I do have a problem however, with this part of the article that seems to suggest that the way to stop violence if for women to be ‘safe’:
Women who take responsibility for their personal safety are taking charge of their lives and refusing the label of “victim.”
But there’s more to being safe than taking a martial arts course or keeping to well-lit streets after the dinner hour.
A safe woman is one who assesses risks and takes action to reduce them. A safe woman is someone who is armed with knowledge, not just bear spray.
While I understand that there are certain actions that a woman should take to help ensure her safety, I always have a problem when the responsibility is put solely on women to be ‘safe.’ As a woman, I am often very concerned about safety when walking around at night – I have the typical narrative running thought my head ‘Is that guy following me. Am I alone on this street? What would I do if… Can I get to my bear spray, my cell phone?” I guess my point is that… really, it shouldn’t be so incumbent on me to stay safe! There’s a problem when women cannot walk alone at night without fear. More should be done to deal with the root of the problem, instead of putting the responsibility on women.
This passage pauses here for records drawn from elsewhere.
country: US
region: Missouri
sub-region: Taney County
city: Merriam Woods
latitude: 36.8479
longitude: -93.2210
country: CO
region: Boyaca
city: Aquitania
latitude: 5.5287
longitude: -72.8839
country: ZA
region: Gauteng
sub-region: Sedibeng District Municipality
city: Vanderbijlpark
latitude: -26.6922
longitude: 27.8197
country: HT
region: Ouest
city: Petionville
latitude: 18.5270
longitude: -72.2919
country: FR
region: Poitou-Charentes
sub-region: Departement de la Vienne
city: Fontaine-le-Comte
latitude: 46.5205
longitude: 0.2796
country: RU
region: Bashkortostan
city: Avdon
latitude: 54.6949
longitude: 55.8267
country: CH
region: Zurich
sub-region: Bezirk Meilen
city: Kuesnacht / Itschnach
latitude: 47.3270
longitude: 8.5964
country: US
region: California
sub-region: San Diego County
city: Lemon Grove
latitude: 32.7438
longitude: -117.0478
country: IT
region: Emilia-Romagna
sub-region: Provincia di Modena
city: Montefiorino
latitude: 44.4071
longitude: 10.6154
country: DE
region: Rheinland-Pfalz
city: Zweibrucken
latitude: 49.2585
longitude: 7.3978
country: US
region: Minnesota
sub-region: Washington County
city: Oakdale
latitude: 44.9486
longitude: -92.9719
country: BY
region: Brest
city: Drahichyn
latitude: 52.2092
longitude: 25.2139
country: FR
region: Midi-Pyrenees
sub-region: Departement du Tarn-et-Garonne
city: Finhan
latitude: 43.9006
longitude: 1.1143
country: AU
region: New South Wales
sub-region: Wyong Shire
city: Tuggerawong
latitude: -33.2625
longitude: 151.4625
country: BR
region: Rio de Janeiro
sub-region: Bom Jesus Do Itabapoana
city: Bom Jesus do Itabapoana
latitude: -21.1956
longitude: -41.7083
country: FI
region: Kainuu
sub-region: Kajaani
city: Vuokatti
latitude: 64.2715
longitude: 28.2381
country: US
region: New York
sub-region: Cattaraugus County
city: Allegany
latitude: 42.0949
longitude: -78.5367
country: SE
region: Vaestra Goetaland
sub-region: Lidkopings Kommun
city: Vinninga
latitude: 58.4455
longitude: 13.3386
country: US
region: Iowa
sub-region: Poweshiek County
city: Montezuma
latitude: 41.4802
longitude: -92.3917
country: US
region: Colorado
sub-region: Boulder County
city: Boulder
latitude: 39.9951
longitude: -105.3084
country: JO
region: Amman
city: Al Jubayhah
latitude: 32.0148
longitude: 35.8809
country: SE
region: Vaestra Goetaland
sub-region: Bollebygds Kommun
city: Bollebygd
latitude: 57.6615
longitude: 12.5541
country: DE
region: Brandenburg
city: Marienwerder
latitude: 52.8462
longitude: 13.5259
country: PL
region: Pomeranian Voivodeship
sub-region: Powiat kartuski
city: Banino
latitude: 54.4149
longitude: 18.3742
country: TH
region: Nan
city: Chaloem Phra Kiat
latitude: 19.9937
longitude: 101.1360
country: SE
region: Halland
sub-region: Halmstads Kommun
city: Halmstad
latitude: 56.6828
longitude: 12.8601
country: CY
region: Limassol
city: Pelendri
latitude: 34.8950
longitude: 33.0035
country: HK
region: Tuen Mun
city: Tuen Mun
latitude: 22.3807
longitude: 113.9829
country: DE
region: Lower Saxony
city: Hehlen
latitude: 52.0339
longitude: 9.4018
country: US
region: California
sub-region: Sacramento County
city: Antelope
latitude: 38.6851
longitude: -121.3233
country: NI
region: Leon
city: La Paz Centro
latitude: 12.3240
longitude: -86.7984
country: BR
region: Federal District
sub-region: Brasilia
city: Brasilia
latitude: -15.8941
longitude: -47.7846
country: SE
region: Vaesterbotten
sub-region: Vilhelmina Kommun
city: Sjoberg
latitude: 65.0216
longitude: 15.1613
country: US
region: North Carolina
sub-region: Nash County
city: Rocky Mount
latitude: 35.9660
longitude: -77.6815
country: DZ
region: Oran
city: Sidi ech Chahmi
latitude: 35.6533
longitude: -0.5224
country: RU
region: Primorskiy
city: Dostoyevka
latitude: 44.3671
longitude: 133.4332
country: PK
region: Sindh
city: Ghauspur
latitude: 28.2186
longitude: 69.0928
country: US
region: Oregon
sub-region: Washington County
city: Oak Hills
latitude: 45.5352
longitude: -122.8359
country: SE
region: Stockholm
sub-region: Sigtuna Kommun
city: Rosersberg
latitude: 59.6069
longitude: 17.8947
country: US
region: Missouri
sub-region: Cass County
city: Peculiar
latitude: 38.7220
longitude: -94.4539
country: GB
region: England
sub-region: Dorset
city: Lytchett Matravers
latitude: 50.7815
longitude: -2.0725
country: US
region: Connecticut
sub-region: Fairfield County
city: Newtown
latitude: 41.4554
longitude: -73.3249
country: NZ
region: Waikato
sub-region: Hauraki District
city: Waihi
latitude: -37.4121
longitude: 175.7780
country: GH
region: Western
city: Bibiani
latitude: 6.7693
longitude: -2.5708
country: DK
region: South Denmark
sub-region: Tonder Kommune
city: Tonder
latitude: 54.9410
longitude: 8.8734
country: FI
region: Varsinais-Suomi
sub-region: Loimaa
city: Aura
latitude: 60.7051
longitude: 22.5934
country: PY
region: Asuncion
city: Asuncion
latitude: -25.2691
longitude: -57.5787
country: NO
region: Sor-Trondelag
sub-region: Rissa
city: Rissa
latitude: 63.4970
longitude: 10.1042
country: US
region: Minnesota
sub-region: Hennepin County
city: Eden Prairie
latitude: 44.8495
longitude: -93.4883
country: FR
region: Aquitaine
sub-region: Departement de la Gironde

In part, it also suggests that anyone who is assaulted has done something ‘unsafe’. What was she wearing? Where was she walking? At what time? This obfuscates the real problem. This woman was assaulted and no matter what she was doing she shouldn’t have been. It was not in any way her fault. Thus, by trying to take away the word ‘victim’ how do we then ensure that we don’t then project blame onto women who really just aren’t as lucky as those of us who get through the night untouched.